◆ **About this task**
Of all the lines in the records below, copy only those that contain the string "controller".

====== Listed records ======

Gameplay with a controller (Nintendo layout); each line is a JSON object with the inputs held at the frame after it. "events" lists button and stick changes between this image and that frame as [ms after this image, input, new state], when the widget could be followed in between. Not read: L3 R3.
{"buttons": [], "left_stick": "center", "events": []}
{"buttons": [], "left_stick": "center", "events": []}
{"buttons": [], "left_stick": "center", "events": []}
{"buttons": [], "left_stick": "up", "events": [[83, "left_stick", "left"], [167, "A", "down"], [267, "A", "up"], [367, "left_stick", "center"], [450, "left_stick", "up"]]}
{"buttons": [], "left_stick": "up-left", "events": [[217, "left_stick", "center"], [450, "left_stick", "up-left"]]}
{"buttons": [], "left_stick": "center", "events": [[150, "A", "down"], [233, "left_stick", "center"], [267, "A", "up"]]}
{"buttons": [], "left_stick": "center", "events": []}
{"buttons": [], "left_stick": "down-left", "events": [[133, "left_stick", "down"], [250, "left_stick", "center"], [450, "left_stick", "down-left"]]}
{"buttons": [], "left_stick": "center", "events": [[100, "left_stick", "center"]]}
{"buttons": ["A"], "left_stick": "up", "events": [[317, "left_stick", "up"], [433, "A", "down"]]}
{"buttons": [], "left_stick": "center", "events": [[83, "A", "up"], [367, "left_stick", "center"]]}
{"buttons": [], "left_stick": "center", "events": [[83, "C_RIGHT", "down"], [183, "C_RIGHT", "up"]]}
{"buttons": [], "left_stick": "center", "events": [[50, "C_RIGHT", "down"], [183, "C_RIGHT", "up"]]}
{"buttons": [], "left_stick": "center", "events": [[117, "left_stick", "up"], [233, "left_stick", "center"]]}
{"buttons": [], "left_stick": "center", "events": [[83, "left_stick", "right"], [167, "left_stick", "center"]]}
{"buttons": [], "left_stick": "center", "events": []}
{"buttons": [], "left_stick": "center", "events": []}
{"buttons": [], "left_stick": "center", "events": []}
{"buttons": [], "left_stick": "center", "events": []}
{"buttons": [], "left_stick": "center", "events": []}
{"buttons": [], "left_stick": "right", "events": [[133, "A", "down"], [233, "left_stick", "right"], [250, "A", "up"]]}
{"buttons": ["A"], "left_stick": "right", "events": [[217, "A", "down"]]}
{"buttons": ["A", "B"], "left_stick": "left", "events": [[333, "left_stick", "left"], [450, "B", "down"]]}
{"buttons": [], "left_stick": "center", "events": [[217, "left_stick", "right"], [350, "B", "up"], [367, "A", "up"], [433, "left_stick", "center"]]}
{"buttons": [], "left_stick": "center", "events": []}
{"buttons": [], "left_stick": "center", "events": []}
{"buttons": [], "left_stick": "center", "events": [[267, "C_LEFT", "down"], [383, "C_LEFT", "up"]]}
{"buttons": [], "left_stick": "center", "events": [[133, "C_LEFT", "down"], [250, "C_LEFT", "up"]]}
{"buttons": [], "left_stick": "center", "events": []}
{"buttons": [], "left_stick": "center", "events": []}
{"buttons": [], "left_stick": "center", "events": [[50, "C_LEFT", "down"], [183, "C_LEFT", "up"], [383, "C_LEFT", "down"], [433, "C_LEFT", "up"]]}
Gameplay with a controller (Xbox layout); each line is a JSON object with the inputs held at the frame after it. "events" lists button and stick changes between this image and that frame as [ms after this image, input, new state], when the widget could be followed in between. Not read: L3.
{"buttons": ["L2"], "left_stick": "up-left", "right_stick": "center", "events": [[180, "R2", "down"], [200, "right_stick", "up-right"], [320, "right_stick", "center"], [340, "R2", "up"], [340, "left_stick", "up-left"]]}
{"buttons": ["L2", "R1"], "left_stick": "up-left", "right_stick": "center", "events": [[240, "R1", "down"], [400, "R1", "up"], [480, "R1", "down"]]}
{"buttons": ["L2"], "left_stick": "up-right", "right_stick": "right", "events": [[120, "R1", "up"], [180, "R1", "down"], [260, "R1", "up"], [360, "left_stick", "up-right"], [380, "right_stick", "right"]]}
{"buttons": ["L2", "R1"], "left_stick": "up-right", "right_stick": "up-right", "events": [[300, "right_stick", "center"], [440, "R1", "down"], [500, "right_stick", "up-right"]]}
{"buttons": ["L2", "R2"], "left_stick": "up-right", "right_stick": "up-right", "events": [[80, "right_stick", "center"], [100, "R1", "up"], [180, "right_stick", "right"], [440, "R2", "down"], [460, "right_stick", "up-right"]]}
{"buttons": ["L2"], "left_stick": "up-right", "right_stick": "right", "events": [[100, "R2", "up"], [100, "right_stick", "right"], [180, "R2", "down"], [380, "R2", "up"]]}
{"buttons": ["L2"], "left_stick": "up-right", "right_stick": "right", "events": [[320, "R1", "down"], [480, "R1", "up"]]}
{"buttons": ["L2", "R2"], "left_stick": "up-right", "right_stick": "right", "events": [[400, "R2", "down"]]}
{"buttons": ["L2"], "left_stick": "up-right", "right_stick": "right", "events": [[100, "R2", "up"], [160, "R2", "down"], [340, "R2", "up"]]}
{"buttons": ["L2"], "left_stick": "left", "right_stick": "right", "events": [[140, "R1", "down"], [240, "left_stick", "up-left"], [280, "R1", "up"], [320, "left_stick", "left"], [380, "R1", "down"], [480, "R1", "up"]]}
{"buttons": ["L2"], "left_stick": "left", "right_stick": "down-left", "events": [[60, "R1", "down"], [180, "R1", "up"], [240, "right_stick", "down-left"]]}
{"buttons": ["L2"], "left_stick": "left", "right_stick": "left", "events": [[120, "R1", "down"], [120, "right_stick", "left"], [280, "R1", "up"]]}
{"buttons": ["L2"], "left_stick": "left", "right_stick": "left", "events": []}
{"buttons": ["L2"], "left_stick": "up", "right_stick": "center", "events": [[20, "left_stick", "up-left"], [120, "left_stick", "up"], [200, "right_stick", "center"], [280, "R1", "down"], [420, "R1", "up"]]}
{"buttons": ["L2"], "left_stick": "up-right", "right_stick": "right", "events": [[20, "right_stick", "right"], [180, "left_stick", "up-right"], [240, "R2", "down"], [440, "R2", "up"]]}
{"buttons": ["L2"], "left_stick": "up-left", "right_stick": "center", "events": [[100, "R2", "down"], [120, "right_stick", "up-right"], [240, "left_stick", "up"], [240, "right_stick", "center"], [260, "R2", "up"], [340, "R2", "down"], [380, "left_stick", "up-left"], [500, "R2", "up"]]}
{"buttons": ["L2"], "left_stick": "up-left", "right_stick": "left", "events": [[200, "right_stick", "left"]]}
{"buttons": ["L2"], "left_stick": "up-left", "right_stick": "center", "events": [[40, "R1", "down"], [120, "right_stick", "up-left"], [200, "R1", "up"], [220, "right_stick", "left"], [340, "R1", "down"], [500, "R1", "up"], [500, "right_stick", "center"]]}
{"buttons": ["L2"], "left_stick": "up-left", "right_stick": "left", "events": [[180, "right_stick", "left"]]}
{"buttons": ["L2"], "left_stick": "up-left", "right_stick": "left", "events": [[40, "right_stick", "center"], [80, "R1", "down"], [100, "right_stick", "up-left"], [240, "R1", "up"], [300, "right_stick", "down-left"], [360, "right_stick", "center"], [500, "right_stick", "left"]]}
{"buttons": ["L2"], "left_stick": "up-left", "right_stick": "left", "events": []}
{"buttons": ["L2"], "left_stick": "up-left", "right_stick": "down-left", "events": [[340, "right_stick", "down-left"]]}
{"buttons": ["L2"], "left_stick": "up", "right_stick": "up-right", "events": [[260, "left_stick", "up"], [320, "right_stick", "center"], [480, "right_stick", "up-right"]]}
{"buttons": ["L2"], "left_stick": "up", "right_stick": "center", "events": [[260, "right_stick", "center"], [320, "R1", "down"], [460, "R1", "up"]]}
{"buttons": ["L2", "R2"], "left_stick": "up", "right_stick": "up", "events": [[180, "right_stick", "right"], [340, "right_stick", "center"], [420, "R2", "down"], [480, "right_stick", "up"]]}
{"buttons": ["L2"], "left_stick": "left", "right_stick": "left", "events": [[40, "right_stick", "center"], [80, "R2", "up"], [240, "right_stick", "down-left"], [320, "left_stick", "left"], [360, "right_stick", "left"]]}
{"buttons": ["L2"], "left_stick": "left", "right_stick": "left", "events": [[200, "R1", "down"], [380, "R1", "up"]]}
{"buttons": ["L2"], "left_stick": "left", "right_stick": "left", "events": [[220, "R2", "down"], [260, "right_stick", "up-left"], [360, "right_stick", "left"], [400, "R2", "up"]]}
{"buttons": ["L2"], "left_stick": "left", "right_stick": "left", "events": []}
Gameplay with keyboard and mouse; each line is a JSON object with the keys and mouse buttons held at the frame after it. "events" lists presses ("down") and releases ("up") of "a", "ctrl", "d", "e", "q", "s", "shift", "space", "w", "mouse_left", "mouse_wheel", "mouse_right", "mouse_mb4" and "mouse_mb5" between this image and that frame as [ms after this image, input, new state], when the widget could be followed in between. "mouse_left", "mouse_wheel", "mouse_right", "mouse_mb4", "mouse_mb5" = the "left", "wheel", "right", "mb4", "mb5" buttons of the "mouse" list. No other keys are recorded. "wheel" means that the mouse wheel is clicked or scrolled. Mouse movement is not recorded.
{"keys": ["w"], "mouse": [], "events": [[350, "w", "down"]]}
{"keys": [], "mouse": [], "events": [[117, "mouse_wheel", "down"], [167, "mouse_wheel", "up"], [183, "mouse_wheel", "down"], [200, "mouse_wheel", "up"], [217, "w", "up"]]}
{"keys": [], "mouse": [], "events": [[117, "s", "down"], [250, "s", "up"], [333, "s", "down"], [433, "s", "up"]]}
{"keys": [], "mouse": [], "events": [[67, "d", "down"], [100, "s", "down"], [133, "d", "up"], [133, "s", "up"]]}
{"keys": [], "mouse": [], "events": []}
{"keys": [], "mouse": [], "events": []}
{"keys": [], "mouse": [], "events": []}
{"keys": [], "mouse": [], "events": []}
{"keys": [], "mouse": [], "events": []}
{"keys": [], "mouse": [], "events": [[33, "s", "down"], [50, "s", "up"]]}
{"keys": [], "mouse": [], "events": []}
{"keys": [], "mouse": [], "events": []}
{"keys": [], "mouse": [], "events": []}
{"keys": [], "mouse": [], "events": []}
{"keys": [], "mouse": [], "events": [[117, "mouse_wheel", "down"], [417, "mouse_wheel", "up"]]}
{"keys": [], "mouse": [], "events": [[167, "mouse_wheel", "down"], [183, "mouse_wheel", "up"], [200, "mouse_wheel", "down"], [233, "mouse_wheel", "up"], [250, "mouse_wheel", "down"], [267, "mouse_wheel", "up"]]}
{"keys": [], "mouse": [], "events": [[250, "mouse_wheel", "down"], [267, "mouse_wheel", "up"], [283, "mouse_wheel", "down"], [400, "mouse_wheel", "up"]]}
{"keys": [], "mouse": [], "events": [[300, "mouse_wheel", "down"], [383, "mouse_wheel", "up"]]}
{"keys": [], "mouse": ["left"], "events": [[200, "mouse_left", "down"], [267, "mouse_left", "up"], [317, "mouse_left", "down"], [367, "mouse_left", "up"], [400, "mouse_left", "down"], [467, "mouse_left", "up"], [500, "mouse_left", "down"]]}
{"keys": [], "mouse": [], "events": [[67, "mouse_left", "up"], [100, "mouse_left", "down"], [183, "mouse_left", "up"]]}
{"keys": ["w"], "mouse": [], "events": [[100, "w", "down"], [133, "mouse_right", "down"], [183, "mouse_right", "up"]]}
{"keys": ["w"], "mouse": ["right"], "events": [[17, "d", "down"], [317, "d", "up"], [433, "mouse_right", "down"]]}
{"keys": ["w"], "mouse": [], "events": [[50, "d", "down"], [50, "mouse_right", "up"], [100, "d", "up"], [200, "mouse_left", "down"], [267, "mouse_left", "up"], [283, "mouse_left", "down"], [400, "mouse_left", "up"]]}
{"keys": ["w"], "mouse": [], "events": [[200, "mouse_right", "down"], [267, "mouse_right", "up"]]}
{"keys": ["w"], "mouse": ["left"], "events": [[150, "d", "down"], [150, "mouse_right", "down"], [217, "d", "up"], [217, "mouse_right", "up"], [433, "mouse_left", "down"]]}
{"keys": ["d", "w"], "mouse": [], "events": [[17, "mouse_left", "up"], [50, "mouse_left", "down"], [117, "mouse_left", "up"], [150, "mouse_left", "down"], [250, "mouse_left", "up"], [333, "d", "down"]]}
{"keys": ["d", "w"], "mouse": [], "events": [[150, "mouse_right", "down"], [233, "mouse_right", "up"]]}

======

◆ **Response area**
Gameplay with a controller (Nintendo layout); each line is a JSON object with the inputs held at the frame after it. "events" lists button and stick changes between this image and that frame as [ms after this image, input, new state], when the widget could be followed in between. Not read: L3 R3.
Gameplay with a controller (Xbox layout); each line is a JSON object with the inputs held at the frame after it. "events" lists button and stick changes between this image and that frame as [ms after this image, input, new state], when the widget could be followed in between. Not read: L3.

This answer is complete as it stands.